Reportage
Schläfer in Atomkraftwerken bereit zum Anschlag

Nach den muslimischen Terroranschlägen am Dienstag in Brüssel wurden in Belgien wegen möglicher terroristischer Schläfer zwei Atomkraftwerke teilweise evakuiert. Denn die Terroristen hatten den Leiter des belgischen Entwicklungsprogramms für Kernenergie ausgespäht.
Die Mannschaften der Atomkraftwerke Doel und Tihange, das nur rund 70 Kilometer von Aachen entfernt ist, sowie die Belegschaft des Nuklearzentrums in Mol wurden auf Wochenend-Personalstärke reduziert.
„Die Evakuierung der Atomkraftwerke in Belgien hat gezeigt, wie dramatisch hoch die Bedrohung terroristischer Anschläge inzwischen ist“, sagte Gerd Rosenkranz vom Berliner Expertengremien „Agora Energiewende“ zu FOCUS.
„Während terroristische Anschläge früher so vorbereitet wurden, dass die Attentäter auf jeden Fall entkommen sollten, ist die Lage bei Selbstmordattentätern heute völlig unkalkulierbar geworden. Das ändert alles.“
Behörden fürchten Schläfer in den Atomkraftwerken
In den beiden Atomkraftwerken in Doel und Tihange arbeiten normalerweise jeweils rund 1.000 Menschen. Ihre Teilevakuierung kurz nach den beiden Anschlägen auf Flughafen und U-Bahnstation in Brüssel hat auch den Experten überrascht.
„Ganz offenbar sind sich die Behörden nicht mehr sicher, ob sich in den Reihen der Mitarbeiter der beiden Atomkraftwerke nicht schon längst terroristische Schläfer befinden, die nur darauf warten zuzuschlagen.“
„Die Attentäter haben zwar oft Migrationshintergrund, sind aber meist in Europa aufgewachsen.
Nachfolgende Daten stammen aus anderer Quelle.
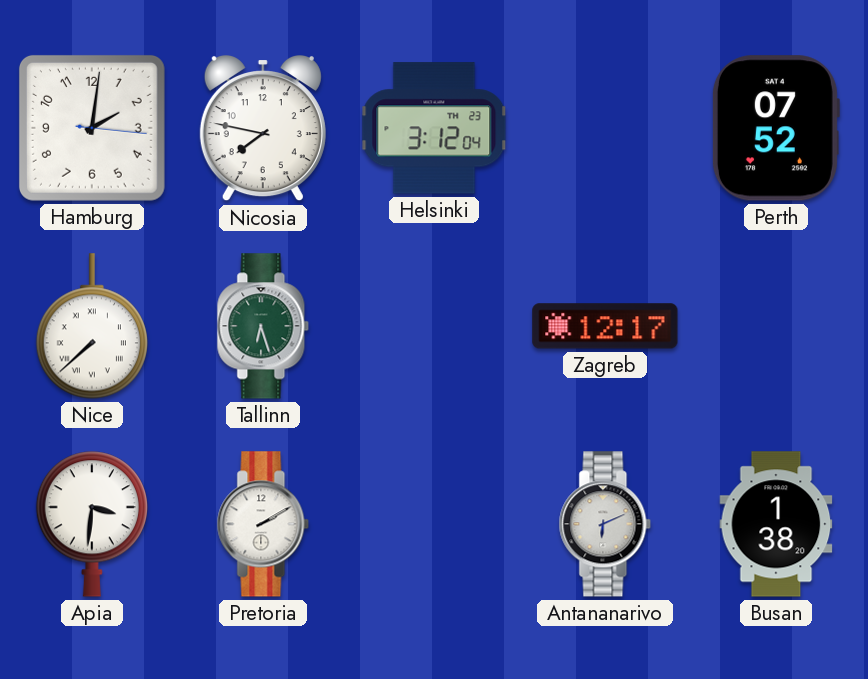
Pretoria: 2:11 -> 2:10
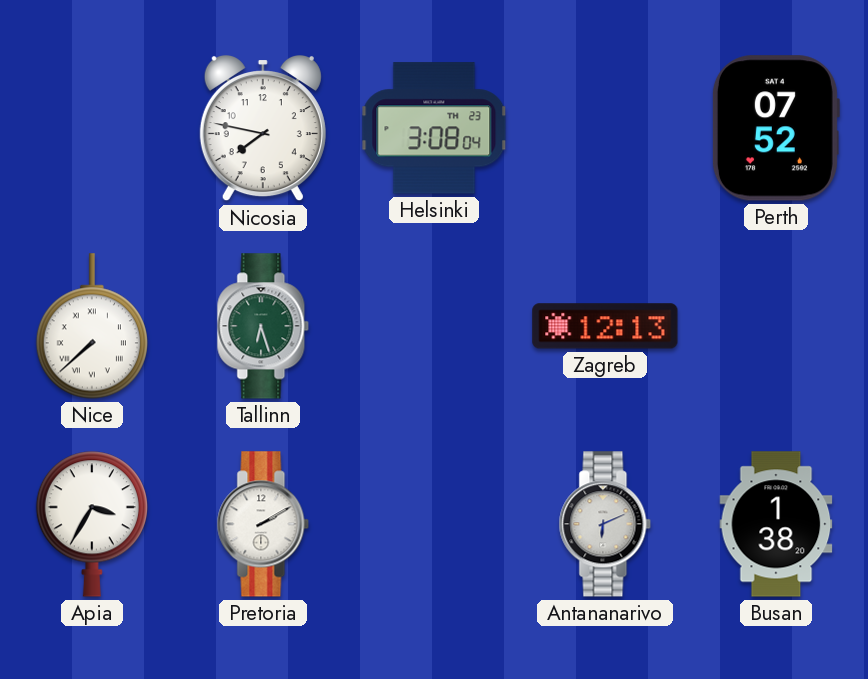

Sie kennen unsere Kultur und wissen, wie die Menschen hier reagieren. Ein solcher Anschlag würde eine Debatte darüber auslösen, die Atomkraftwerke sofort zu schließen – mit unabsehbaren Folgen für die Wirtschaft. “
Terroristen überwachten Atomexperten
Laut belgischen Medienberichten stießen französische und belgische Ermittler bereits nach den Anschlägen in Paris vom 13. November auf eindeutige Hinweise, dass ein Anschlag auf Nuklearanlagen in Belgien geplant wird.
Bei einer Hausdurchsuchung in Brüssel am 30. November letzten Jahren fanden die Ermittler ein Video, auf dem zehn Stunden lang die Wohnung des Leiters des Zentrums für Nuklearenergie in der flämischen Stadt Mol sehen ist. Über längere Zeiträume wurde filmisch dokumentiert, wann der Nuklearexperte seine Wohnung verlässt und betritt.
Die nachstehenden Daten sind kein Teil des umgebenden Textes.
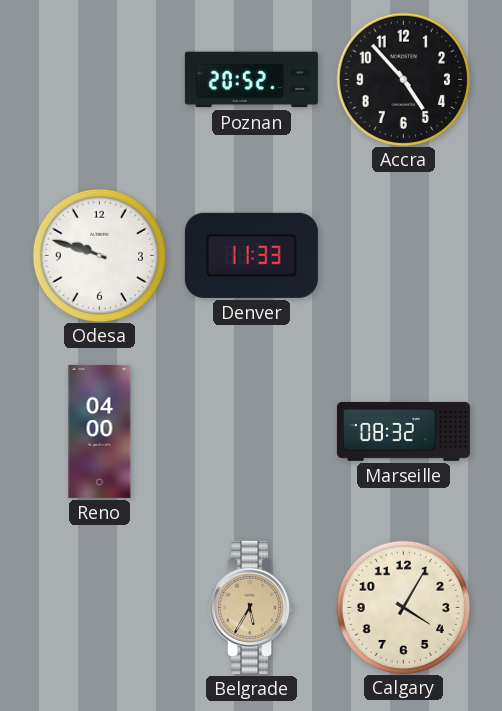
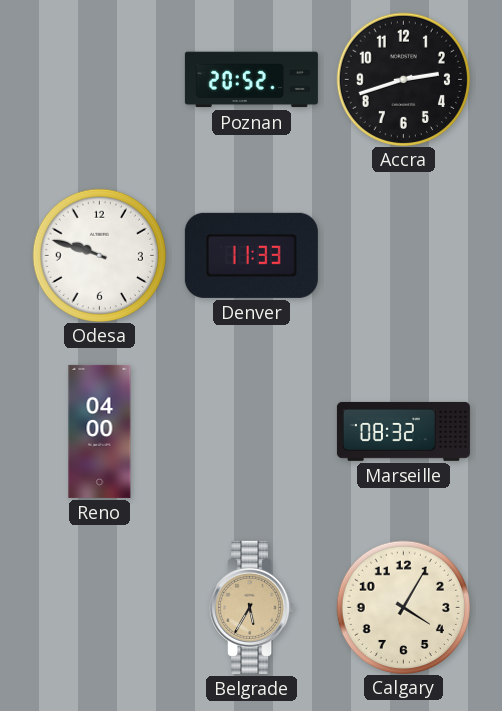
Accra: 4:53 -> 2:42
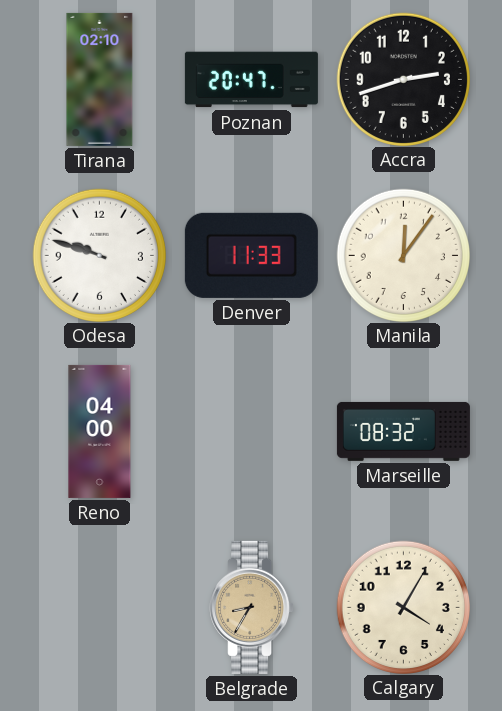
Tirana: none -> 02:10
Poznan: 20:52 -> 20:47
Manila: none -> 12:06
Belgrade: 5:35 -> 8:35
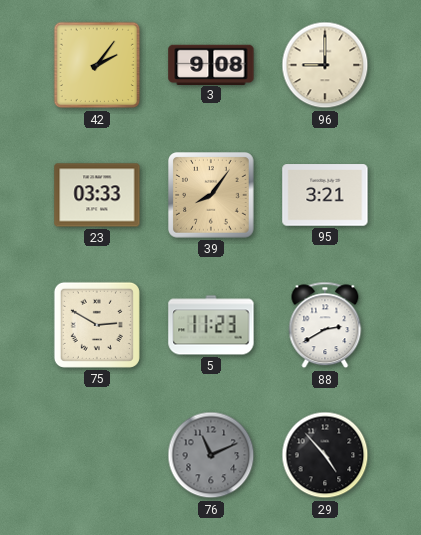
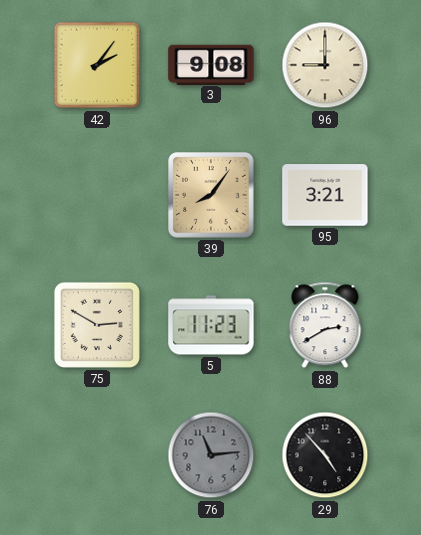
23: 03:33 -> none
76: 11:11 -> 11:14
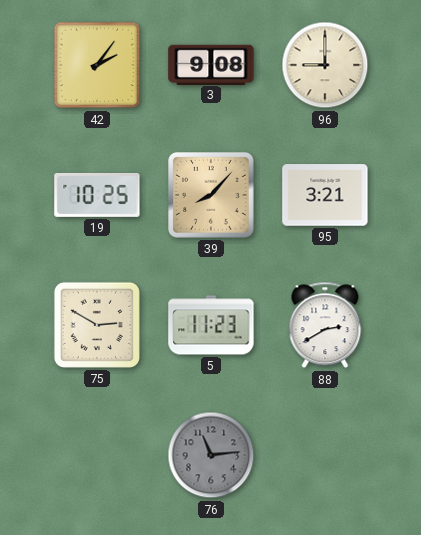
19: none -> 10:25
39: 8:06 -> 8:07
29: 4:53 -> none
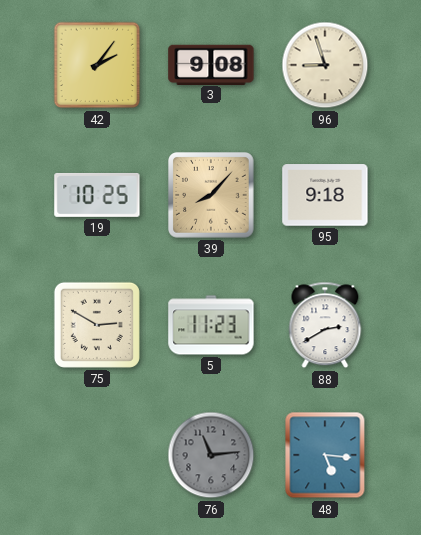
96: 9:00 -> 8:57
95: 3:21 -> 9:18
48: none -> 5:16
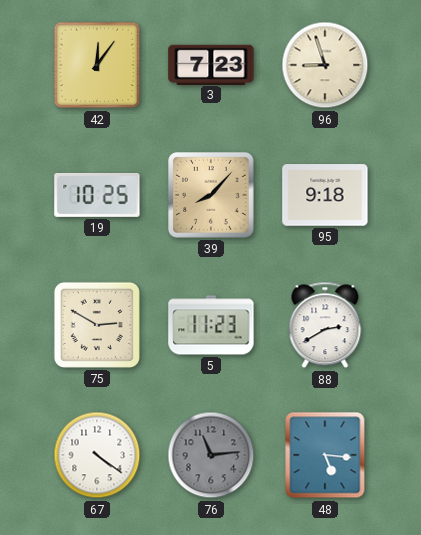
42: 2:06 -> 12:06
3: 9:08 -> 7:23
67: none -> 4:21
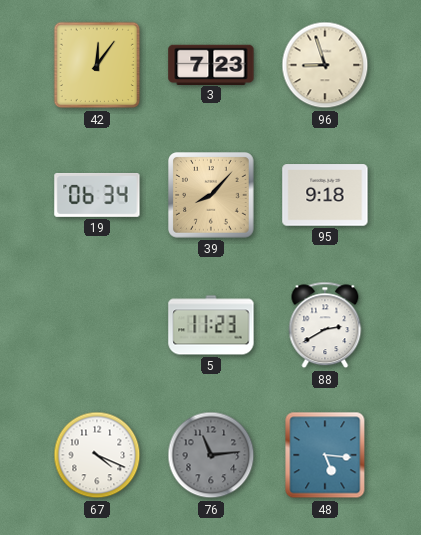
19: 10:25 -> 06:34
75: 2:50 -> none
67: 4:21 -> 4:19
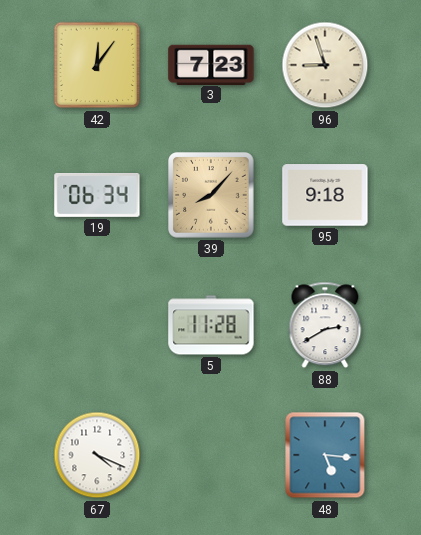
5: 11:23 -> 11:28
76: 11:14 -> none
Die durchsuchte Wohnung in Brüssel gehörte dem mutmaßlichen Terroristen Mohamad Bakkali. Dort wurden auch Munition und ein Sprengstoffgürtel gefunden. Auf dem Gürtel fanden Ermittler DNA-Spuren von Salah Abdeslam, der am vergangenen Freitag in Brüssel festgenommen wurde.
Die Behörden gehen davon aus, dass Salah Abdeslam sowohl für die Terroranschläge am 13. November in Paris als auch für die Selbstmordattentate in Brüssel am 22. März mitverantwortlich ist.
Als „derzeit unwahrscheinlich“ schätzt Gerd Rosenkranz die Gefahr durch Cyber-Angriffe auf Nuklearanlagen ein. Er befürchte aber, dass „uns dieses Problem in Zukunft sicher noch beschäftigen wird“.